▶ **Supplied records**

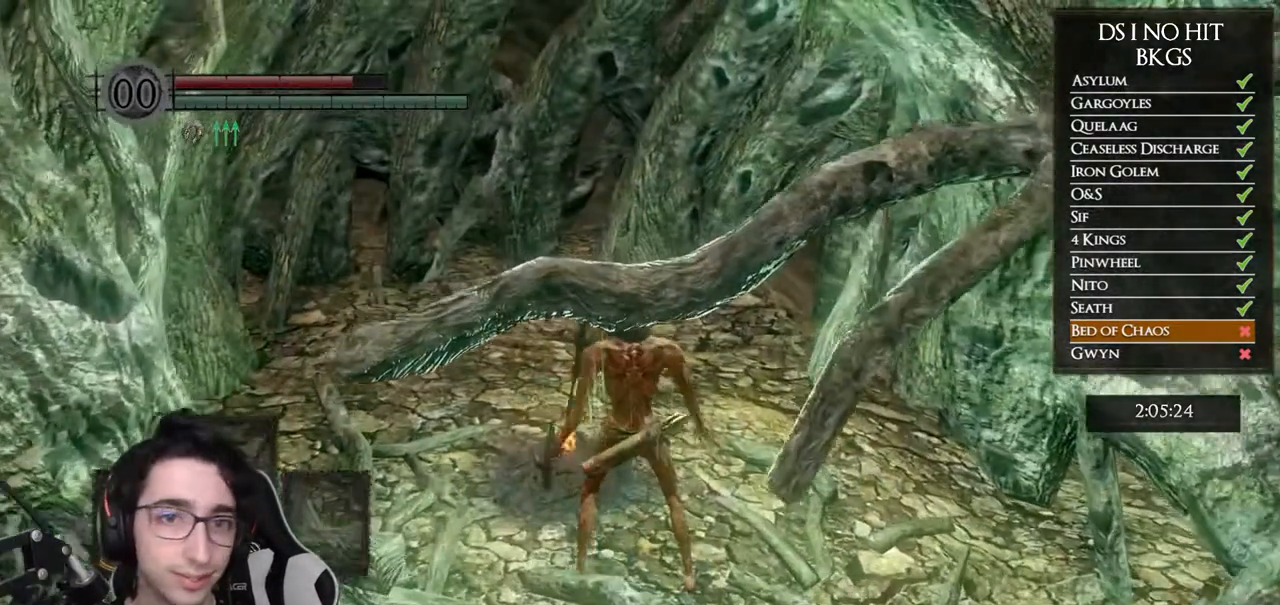
{"buttons": [], "left_stick": "center", "right_stick": "center", "button_events": [[183, "A", "up"]]}
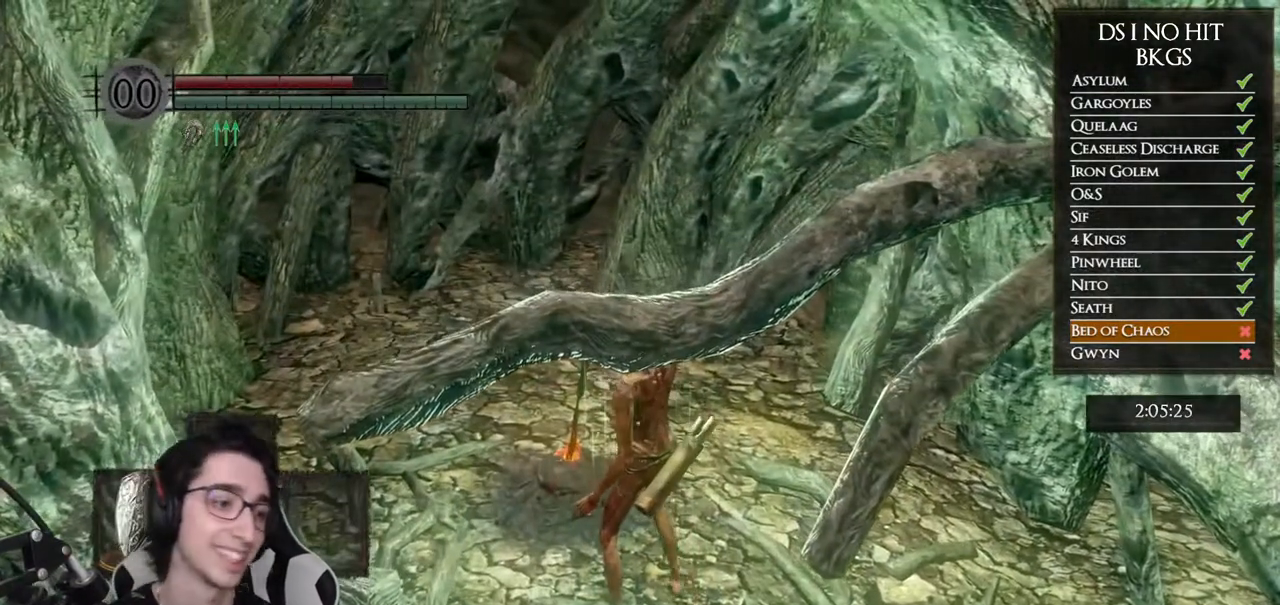
{"buttons": [], "left_stick": "center", "right_stick": "center", "button_events": []}
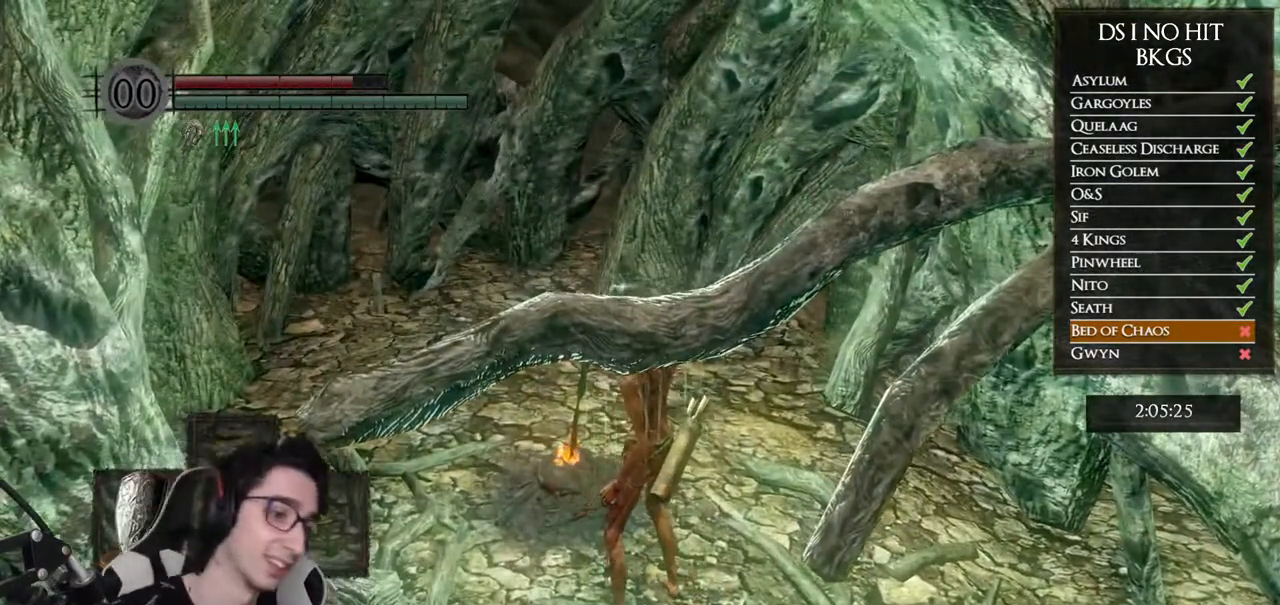
{"buttons": [], "left_stick": "center", "right_stick": "center", "button_events": []}
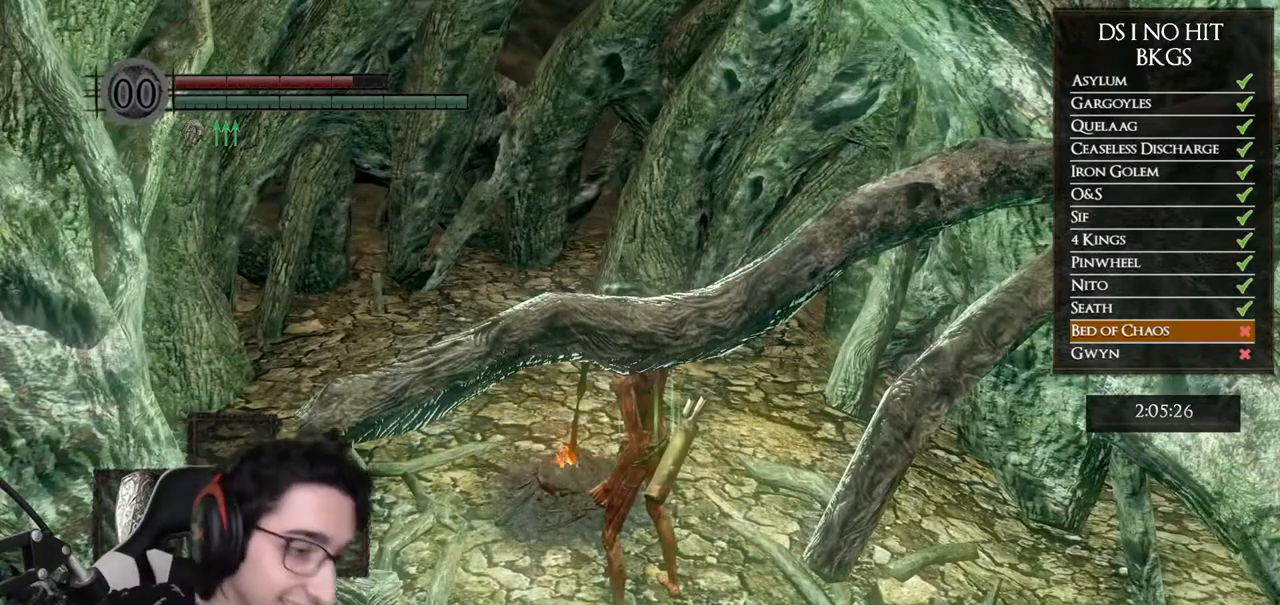
{"buttons": [], "left_stick": "center", "right_stick": "center", "button_events": []}
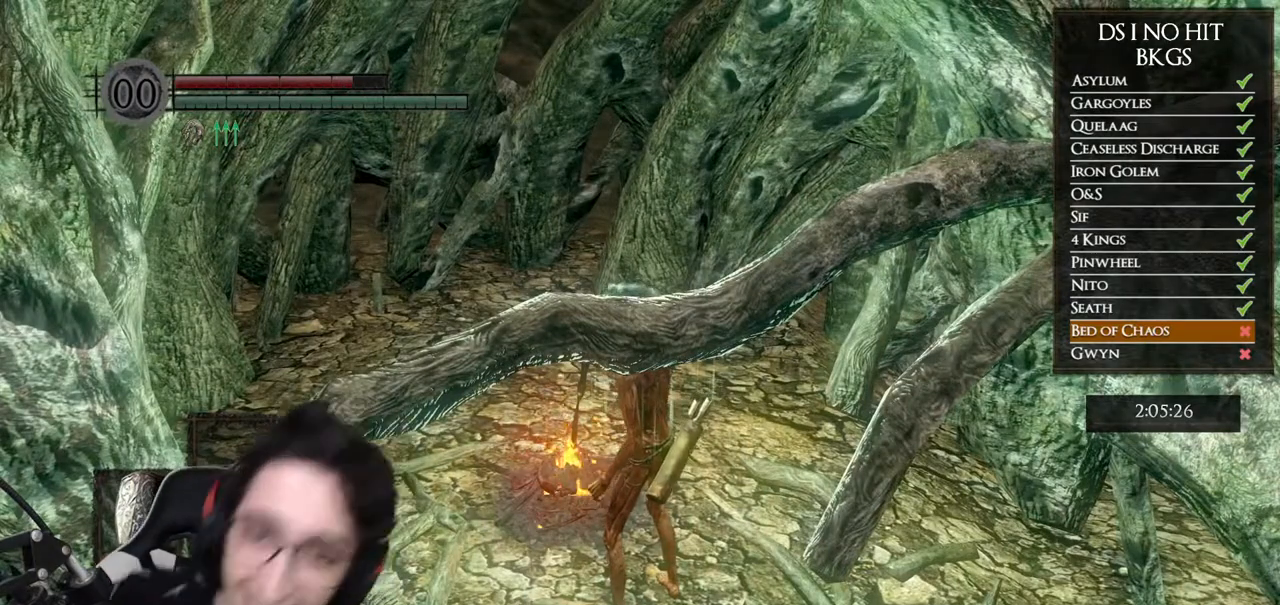
{"buttons": [], "left_stick": "center", "right_stick": "center", "button_events": []}
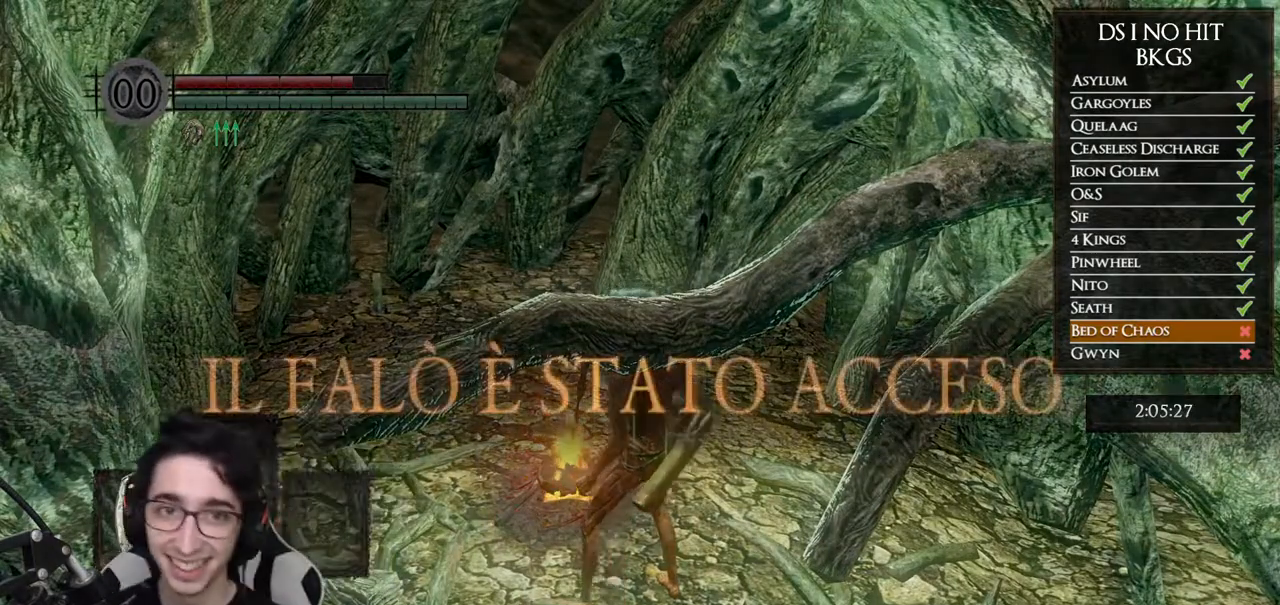
{"buttons": [], "left_stick": "center", "right_stick": "center", "button_events": [[200, "START", "down"], [317, "START", "up"], [433, "A", "down"], [500, "A", "up"]]}
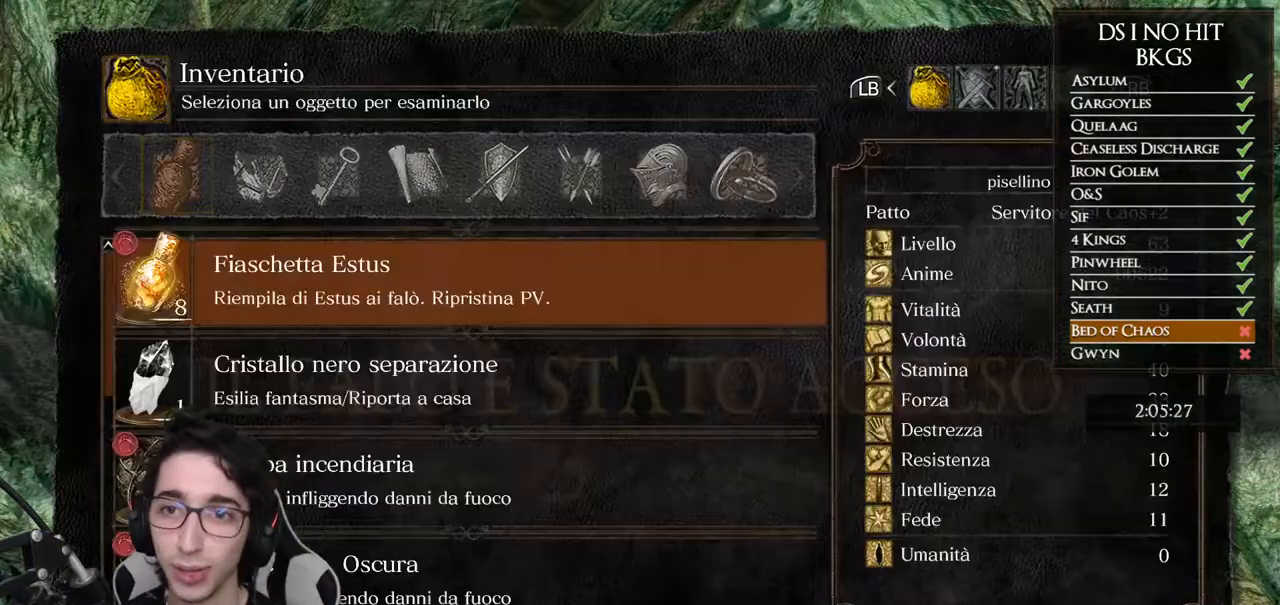
{"buttons": [], "left_stick": "center", "right_stick": "center", "button_events": [[50, "DPAD_UP", "down"], [100, "DPAD_UP", "up"], [300, "DPAD_UP", "down"], [350, "DPAD_UP", "up"]]}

▶ **Your task**
Print the entire listing above verbatim. No picture should be included.

▶ **Task response**
{"buttons": [], "left_stick": "center", "right_stick": "center", "button_events": [[183, "A", "up"]]}
{"buttons": [], "left_stick": "center", "right_stick": "center", "button_events": []}
{"buttons": [], "left_stick": "center", "right_stick": "center", "button_events": []}
{"buttons": [], "left_stick": "center", "right_stick": "center", "button_events": []}
{"buttons": [], "left_stick": "center", "right_stick": "center", "button_events": []}
{"buttons": [], "left_stick": "center", "right_stick": "center", "button_events": [[200, "START", "down"], [317, "START", "up"], [433, "A", "down"], [500, "A", "up"]]}
{"buttons": [], "left_stick": "center", "right_stick": "center", "button_events": [[50, "DPAD_UP", "down"], [100, "DPAD_UP", "up"], [300, "DPAD_UP", "down"], [350, "DPAD_UP", "up"]]}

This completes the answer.